The growing understanding of the human genome has fostered a notion that genetic inheritance predicts an inevitable fate: yet it is widely known that identical twins, thought to be genetically identical, are as notable for their uniqueness from each other as for their similarities. This presents the question: how are humans constituted so that genetic endowment is not simply deterministic?
Our work shows that during normal human development, each dividing cell propagates mutations to its daughter cells until a mosaic human of ten trillion imperfect cells, each with its own unique genome, is produced. Thus, every human contains a permanent map, encoded by mutations during cell division, of the lineage that generates every cell in the body. However, reading out that map requires new technology that allows simultaneous analysis of DNA mutations (which encode the lineage map) and analysis of RNA (which identifies the cell). We are developing methods to capture RNA and DNA data from single cells of postmortem human brains at high throughput that will allow us to read the map of human brain development, understand how genomic diversity influences the function of the genome, and provide new tools that enable an understanding of the unique patterns of development of each individual.

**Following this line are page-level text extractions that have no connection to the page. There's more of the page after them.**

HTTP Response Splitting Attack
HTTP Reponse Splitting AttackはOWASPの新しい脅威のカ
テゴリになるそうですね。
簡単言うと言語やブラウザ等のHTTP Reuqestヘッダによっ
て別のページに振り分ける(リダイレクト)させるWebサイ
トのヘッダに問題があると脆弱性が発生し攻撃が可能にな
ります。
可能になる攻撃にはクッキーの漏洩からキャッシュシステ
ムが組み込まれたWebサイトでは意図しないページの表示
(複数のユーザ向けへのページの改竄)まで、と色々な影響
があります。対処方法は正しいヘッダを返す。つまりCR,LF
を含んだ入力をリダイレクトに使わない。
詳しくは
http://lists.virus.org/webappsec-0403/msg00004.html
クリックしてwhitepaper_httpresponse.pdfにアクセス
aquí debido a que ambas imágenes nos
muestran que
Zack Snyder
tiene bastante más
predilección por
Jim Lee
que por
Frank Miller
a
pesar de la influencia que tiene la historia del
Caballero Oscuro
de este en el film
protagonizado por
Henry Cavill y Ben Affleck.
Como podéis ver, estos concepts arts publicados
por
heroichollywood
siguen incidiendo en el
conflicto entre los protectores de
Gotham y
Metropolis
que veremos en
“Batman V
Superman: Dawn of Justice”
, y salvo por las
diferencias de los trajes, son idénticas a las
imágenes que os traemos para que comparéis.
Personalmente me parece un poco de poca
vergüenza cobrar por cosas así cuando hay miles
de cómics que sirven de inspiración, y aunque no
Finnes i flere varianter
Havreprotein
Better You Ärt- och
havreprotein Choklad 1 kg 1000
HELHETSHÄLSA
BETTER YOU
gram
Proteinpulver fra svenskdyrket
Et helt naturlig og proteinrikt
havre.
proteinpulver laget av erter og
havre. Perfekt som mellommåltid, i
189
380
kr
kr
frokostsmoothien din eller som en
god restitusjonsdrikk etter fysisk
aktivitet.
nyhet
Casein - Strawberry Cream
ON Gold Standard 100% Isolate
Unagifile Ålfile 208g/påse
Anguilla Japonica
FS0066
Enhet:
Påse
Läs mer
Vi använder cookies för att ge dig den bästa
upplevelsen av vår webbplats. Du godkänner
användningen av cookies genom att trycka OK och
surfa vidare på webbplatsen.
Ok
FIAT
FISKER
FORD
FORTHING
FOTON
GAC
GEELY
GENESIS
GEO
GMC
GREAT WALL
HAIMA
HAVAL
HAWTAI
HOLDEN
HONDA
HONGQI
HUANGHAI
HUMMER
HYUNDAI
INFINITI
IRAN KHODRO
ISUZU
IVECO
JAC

The unexplored Big Questions are: to what extent is brain mosaicism always bad? In other words, does the diversity created by mutations that lead to brain mosaicism have positive aspects, too? Are somatic mutations also a source of individual uniqueness? Does this diversity relate to unique differences between identical twins who are conceived with an identical genetic blueprint? Since the rates and types of mutation are clearly under evolutionary selection, are the mosaic mutations in the brain a tolerated byproduct of some other purpose, or is the behavioral and cognitive diversity created by these mutations advantageous?